Bugzilla – Bug 5322
GRAM/Derby db.lck file not cleaned up after WS container stopped
Last modified: 2008-01-16 15:19:34
You need to log in before you can comment on or make changes to this bug.
If the WS container has previously been run as root and then restarted as a different user, job submission fails with the following error: AxisFault faultCode: {http://schemas.xmlsoap.org/soap/envelope/}Server.userException faultSubcode: faultString: java.rmi.RemoteException: Job creation failed.; nested exception is: org.globus.wsrf.ResourceException: ; nested exception is: SQL Exception: An SQL data change is not permitted for a read-only connection, user or database. The problem is caused by the db.lck file in $GLOBUS_HOME/var/gram/ResourceDatabase persisting and being owned by root. Deleting or chowning the file to the user running the container fixes the problem, after a container restart. This problem occurred when submitting jobs with both globusrun-ws and the JSDL development GlobusRun client. The container was started and stopped using the globus-start-container-detached and globus-stop-container-detached commands. The problem could be resolved by deleting the db.lck file when the container is shut down. Note: the ResourceDatabase directory also contains a subdirectory tmp which has its ownership switched to root after root has run the container. The presence of this directory doesn't seem to cause a problem, but it possibly should also be removed when the container is stopped.

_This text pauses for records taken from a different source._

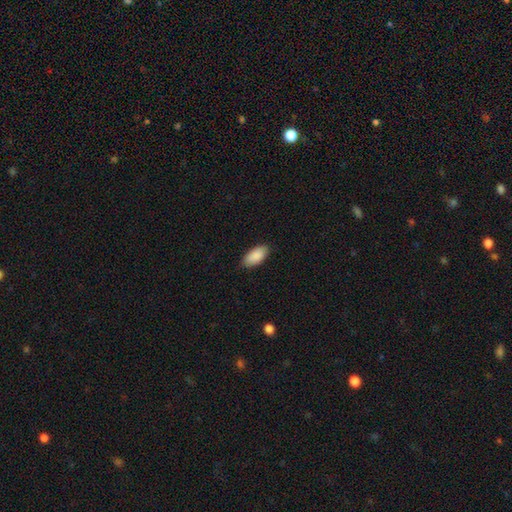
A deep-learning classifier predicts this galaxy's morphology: Smooth or featured: smooth — 90% (star or artifact — 6%)
How rounded: in between — 93% (cigar-shaped — 5%)
Merging: none — 86% (minor disturbance — 11%)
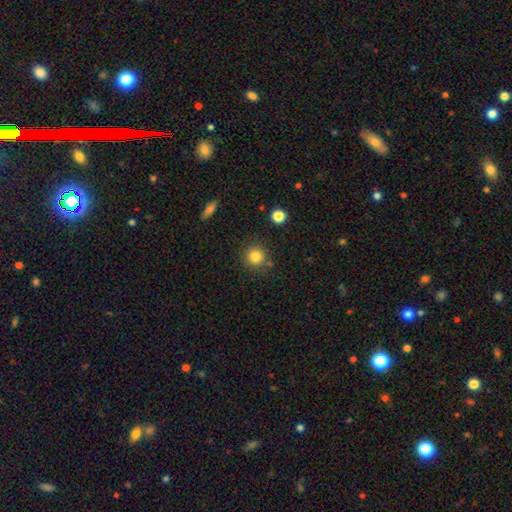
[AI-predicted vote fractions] Morphology: type=smooth (83%); roundness=round (92%); merging=none (82%).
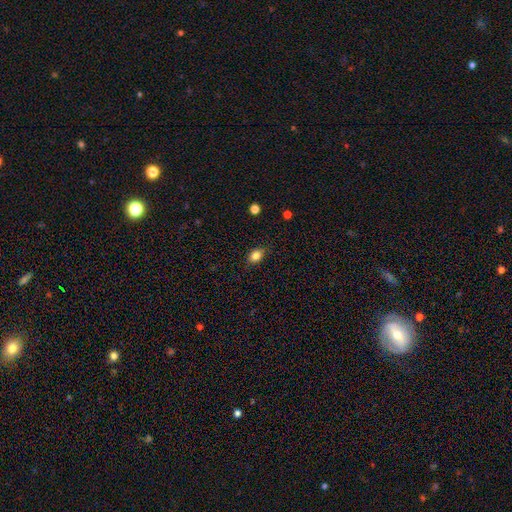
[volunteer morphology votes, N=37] A smooth galaxy with no disk features (89%) that is in between round and cigar-shaped (70%). Merging: none (77%).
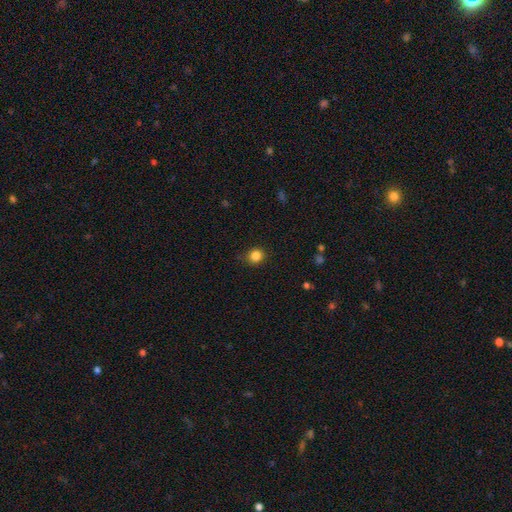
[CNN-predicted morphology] smooth_or_featured: smooth (p=0.85) [alt: star or artifact p=0.11]
how_rounded: round (p=0.84) [alt: in between p=0.15]
merging: none (p=0.85) [alt: minor disturbance p=0.11]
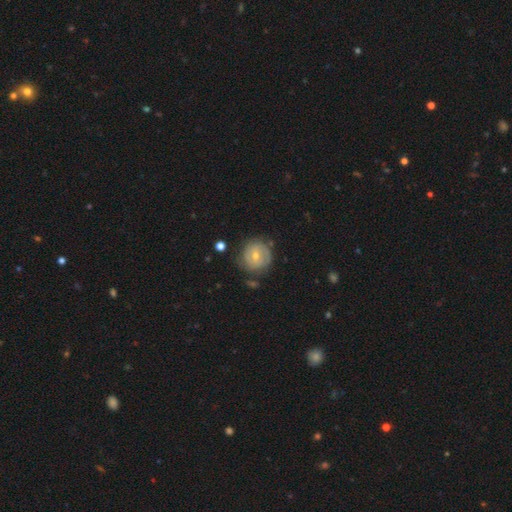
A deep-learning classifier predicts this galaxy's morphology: A featured or disk galaxy (64%) with no bar (55%), spiral arms (79%) and a moderate central bulge (52%).

Vote fractions:
- Smooth or featured? featured or disk: 64% / smooth: 29% / star or artifact: 7%
- Edge-on disk? no: 97% / yes: 3%
- Bar? no: 55% / weak: 38% / strong: 8%
- Spiral arms? yes: 79% / no: 21%
- Bulge size? moderate: 52% / small: 45% / large: 2% / none: 1% / dominant: 1%
- Merging? none: 71% / minor disturbance: 19% / major disturbance: 7% / merger: 3%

An approach here may be to pass a cleanup message to services when the container's signal handler catches SIGINT?
A solution discussed has been to provide a single Derby installation and use JNDI in core to provide access to it for services.
I have gone ahead and added a new interface called ContainerLifecycleListener which executes actions at major events in the container lifecycle. I've made one called DerbyContainerLifecycleListener which cleanly starts Derby before the container starts and cleanly shuts it down after the container finishes. This should eliminate lock artifacts from existing after the container has shut down. However, if the container goes down in an unnatural way (e.g. pulling the plug on the machine) there is no guarantee that the filesystem resources will be cleaned up. in this case, you should remove the db.lck file by hand. Note, a Ctrl-C is considered a natural way of shutting down, so the resources should be cleaned in that situation. This replaces the need for a single shared db. Different service can reference their own db, and all derby db's should be cleaned up.